Elongation factor 1 beta gamma from Artemia. Purification and properties of its subunits

The guanine nucleotide exchange factor, elongation factor 1 beta gamma (EF-1 beta gamma) has been purified from Artemia cysts using an improved method. The protein consists of two distinct polypeptides with relative molecular masses of 26,000 (EF-1 beta) and 46,000 (EF-1 gamma). A nucleoside diphosphate phosphotransferase activity often found in EF-1 beta gamma preparations has been completely separated from the actual guanine nucleotide exchange stimulatory activity of EF-1 beta gamma, thus indicating that nucleotide diphosphate phosphotransferase is not an intrinsic property of EF-1 beta. Both EF-1 beta gamma and EF-1 beta have been shown to stimulate the following three reactions to a comparable degree: (a) exchange of GDP bound to EF-1 alpha with exogenous GDP; (b) EF-1 alpha-dependent binding of Phe-tRNA to ribosomes; (c) poly(U)-dependent poly(phenylalanine) synthesis. However, a significantly higher nucleotide exchange rate was observed in the presence of EF-1 beta gamma compared to EF-1 beta alone.
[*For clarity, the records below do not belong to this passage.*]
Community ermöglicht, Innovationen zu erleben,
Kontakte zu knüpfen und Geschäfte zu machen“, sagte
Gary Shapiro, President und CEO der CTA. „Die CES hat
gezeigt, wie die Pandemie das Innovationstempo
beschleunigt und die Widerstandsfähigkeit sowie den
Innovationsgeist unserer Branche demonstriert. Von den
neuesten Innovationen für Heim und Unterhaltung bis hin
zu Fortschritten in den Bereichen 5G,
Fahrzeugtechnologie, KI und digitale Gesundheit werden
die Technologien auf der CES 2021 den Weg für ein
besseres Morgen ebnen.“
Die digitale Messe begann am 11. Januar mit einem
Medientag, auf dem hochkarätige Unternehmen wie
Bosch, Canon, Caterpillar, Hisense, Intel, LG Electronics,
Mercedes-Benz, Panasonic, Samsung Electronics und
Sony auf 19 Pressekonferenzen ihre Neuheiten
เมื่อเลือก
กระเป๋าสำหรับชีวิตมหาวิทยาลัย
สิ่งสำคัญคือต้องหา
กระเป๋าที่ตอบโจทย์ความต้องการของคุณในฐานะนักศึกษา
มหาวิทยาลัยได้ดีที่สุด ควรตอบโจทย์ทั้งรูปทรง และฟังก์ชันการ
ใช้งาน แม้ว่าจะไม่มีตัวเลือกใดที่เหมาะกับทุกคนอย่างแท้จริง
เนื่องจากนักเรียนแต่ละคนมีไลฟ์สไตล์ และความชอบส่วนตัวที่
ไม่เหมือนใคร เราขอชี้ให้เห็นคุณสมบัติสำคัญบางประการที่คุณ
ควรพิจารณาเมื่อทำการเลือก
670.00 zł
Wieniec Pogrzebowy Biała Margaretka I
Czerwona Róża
Concerning elongation factor 1 gamma (EF-1 gamma) the following observations were made. In contrast to EF-1 beta, pure EF-1 gamma is rather insoluble in aqueous buffers, but the tendency to precipitate can be partially suppressed by the addition of detergents. In particular, EF-1 gamma partitions solely into the detergent phase of Triton X-114 solutions. EF-1 gamma is also more susceptible to spontaneous, specific fragmentation. It is remarkably that about 5% of the cellular pool of EF-1 beta gamma was found to be present in membrane fractions, under conditions where no EF-1 alpha was detectable in these fractions. Furthermore it was noted that EF-1 beta gamma copurified strongly with tubulin on DEAE-cellulose. Moreover, it was observed that from a mixture of EF-1 beta gamma and tubulin, EF-1 gamma coprecipitates with tubulin using a non-denaturating immunoprecipitation technique. These findings suggest that EF-1 gamma has a hydrophobic domain and interacts with membrane and cytoskeleton structures in the cell.
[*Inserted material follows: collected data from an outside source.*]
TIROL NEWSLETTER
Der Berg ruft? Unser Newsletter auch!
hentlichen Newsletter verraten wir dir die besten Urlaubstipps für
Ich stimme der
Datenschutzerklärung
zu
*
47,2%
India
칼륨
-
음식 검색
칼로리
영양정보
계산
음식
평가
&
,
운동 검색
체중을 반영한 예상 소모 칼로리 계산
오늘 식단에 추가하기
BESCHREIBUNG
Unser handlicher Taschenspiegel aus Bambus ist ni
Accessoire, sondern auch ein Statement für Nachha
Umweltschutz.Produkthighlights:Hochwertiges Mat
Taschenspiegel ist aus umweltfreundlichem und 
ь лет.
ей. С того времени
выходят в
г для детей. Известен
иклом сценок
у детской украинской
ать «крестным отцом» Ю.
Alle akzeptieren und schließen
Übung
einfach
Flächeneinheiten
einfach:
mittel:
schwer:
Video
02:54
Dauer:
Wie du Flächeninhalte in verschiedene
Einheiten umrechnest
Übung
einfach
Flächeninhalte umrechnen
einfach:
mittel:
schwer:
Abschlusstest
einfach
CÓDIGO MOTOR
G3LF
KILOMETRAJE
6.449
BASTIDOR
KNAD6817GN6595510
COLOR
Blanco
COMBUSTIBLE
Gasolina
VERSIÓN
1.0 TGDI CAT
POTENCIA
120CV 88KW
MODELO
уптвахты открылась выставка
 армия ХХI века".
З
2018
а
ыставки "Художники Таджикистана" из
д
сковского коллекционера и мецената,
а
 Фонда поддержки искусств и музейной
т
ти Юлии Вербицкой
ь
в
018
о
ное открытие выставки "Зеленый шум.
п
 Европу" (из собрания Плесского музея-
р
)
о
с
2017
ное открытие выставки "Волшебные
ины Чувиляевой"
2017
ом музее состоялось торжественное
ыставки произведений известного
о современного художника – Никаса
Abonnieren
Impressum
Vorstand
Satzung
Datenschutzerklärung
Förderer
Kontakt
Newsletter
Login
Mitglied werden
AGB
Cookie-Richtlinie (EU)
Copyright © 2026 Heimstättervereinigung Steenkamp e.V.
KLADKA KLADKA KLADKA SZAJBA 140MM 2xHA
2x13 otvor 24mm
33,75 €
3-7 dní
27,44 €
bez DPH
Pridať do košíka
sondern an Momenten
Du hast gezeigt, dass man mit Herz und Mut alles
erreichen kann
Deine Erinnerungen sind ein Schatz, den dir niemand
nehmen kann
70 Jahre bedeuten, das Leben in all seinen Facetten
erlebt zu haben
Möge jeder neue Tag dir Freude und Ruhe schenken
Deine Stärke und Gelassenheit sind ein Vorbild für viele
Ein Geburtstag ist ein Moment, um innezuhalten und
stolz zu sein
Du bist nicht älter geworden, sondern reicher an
Primary structure of elongation factor 1 gamma from Artemia

Complementary DNA corresponding to elongation factor 1 gamma, which forms a complex with EF-1 beta, has been cloned. A lambda gt11 cDNA library has been screened with an antiserum against EF-1 beta gamma. The derived amino acid sequence of EF-1 gamma corresponds to 429 amino acids excluding the initiator methionine, which is absent in the mature protein. About half of the protein was sequenced by direct protein sequence analysis. No clear homology with any other protein was found.

Ca2+/calmodulin-dependent phosphorylation of elongation factor 2

Incubation of a ribosome-free extract of rabbit reticulocytes or rat liver with [gamma-32P]ATP and Ca2+ results in incorporation of 32P predominantly into a single polypeptide of Mr approximately 100,000. This polypeptide is identified as elongation factor 2 (EF-2). Phosphorylation of EF-2 is strictly Ca2+-dependent and can be inhibited by the calmodulin antagonist trifluoperazine. It is suggested that the Ca2+/calmodulin-dependent phosphorylation of EF-2 is involved in regulation of protein biosynthesis.